The Arizona Conservation Corps is removing buffelgrass from Davis-Monthan Air Force Base.

Buffelgrass is an invasive species of grass brought to Arizona from Africa in the 1920s. It was intended to be used as forage food for cattle and other livestock. However, it has expanded into the open areas of the Sonoran Desert posing a threat for possible fires.

Under the Integrated Natural Resource Management Plan, the base was able to meet with Arizona Fish and Game Department as well as the Arizona Fish and Wildlife Service to talk about methods that would control invasive species.

“We came up with the idea of having an invasive species survey done, following the survey came the removal of the buffelgrass,” said Kevin Wakefield, 355th Civil Engineering Squardon natural and cultural resource manager.

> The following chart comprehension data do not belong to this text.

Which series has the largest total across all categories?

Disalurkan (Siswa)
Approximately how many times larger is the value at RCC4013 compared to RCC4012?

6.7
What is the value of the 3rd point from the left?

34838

Through a contract with Arizona Fish and Game Department the AZCC was sent to perform a mechanical removal of the buffelgrass in and around the property of D-M.

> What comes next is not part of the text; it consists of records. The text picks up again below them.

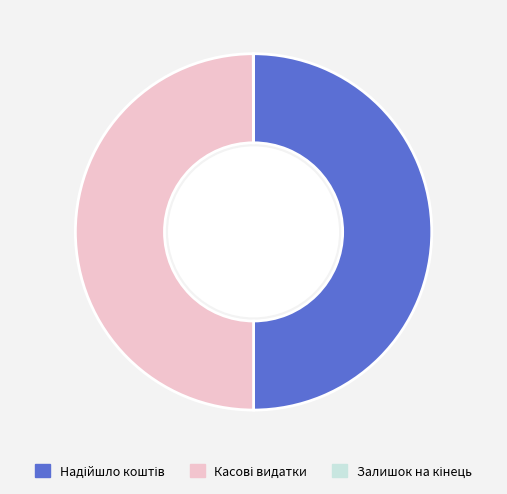

How many slices are in this pie chart?

3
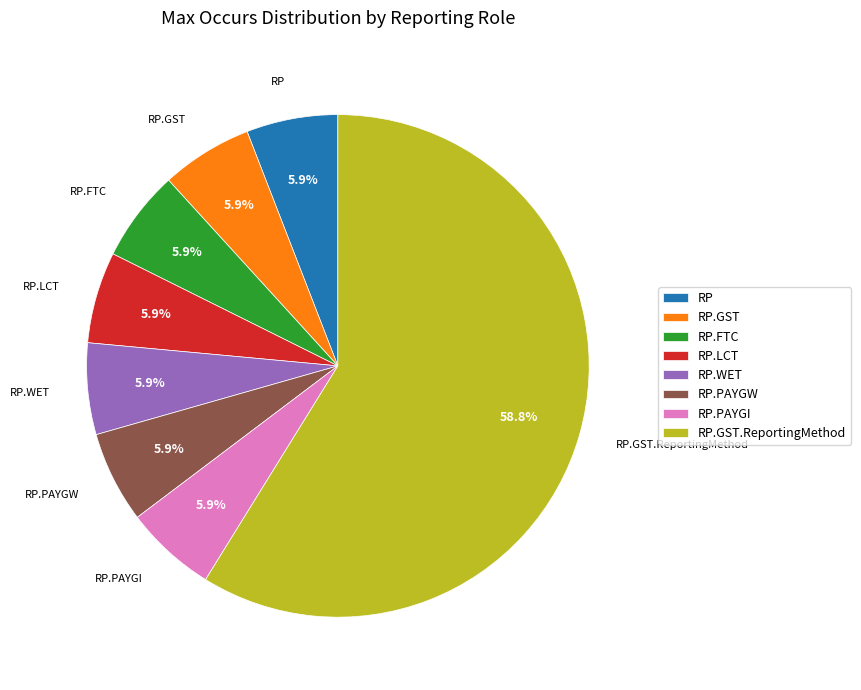

What percentage is NOT represented by RP.PAYGI?

94.1%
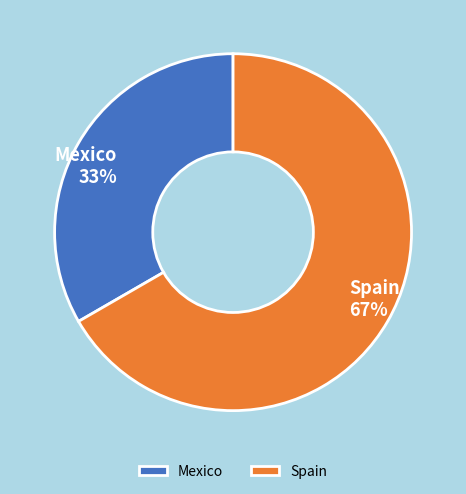

Combined, do Spain and Mexico account for over 50%?

Yes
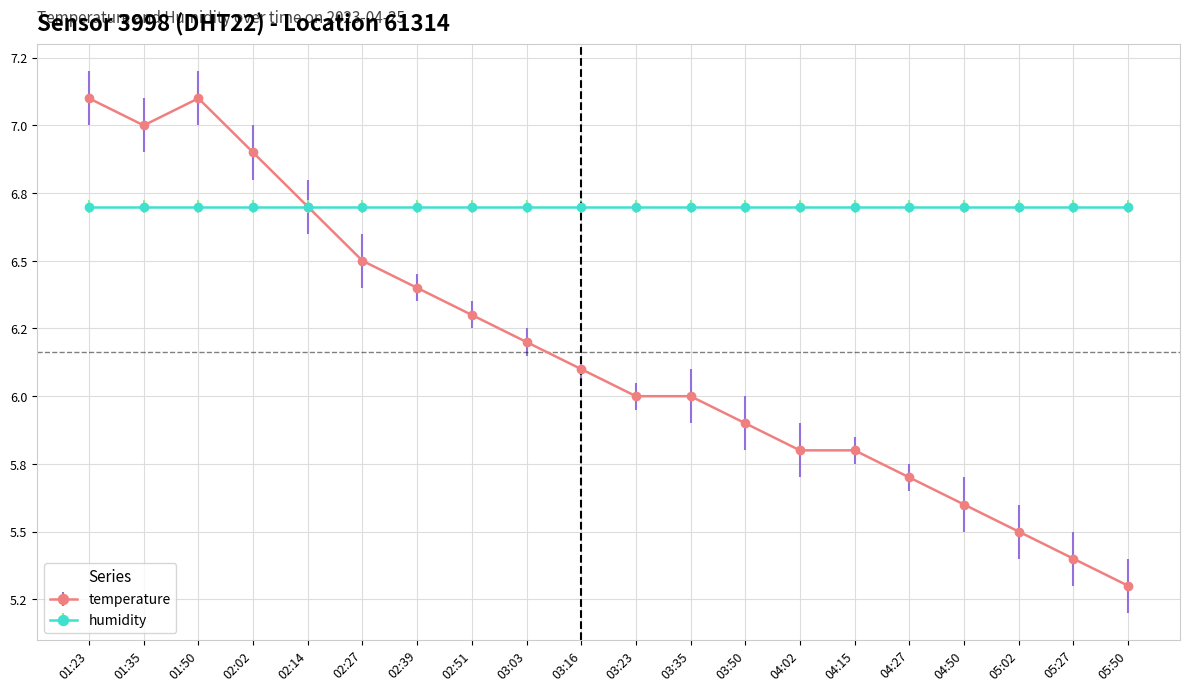

Does the chart have visible grid lines?

Yes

“We have the AZCC for three weeks this year, twice in the spring, and once in the fall after the summer monsoon season. They’re doing a mechanical removal of the grass, which means to pull it by hand,” Wakefield said.

There are only a few ways to successfully kill the buffelgrass, Wakefield said. The grass can either be mechanically removed by hand or it can be sprayed with an herbicide.

“The reason why we want to get rid of buffelgrass is to reduce the fire hazard and to ensure we have flight safety issues covered,” Wakefield said.

Buffelgrass is highly flammable and produces a thick black smoke when on fire. The dark smoke can limit aircraft visibility which can also lead to flight line closure, according to Wakefield.

This is the first time there has been a mechanical removal of the buffelgrass on base.

“We have requested the removal to be budgeted annually,” Wakefield said. “We’re hoping in the future to get the AZCC crew up to four weeks.”

The main areas of focus for D-M’s buffelgrass problem are gate 29B, the air traffic control tower and along the base’s fence lines.

“We want to keep any grass along the flight line low, so there aren’t any bunches of grass that could catch fire,” Wakefield said.

Buffelgrass poses a problem to base housing as well. If you see the grass near your home, remove it immediately.